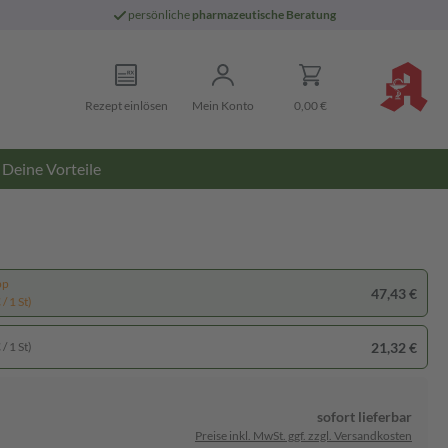
persönliche
pharmazeutische Beratung
Rezept einlösen
Mein Konto
0,00 €
Deine Vorteile
pp
47,43 €
/ 1 St)
21,32 €
/ 1 St)
sofort lieferbar
Preise inkl. MwSt. ggf. zzgl. Versandkosten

#####

**Prompt:** Please set down the whole listing exactly, apart from the pictures.

**Solution for this problem:**
persönliche
pharmazeutische Beratung
Rezept einlösen
Mein Konto
0,00 €
Deine Vorteile
pp
47,43 €
/ 1 St)
21,32 €
/ 1 St)
sofort lieferbar
Preise inkl. MwSt. ggf. zzgl. Versandkosten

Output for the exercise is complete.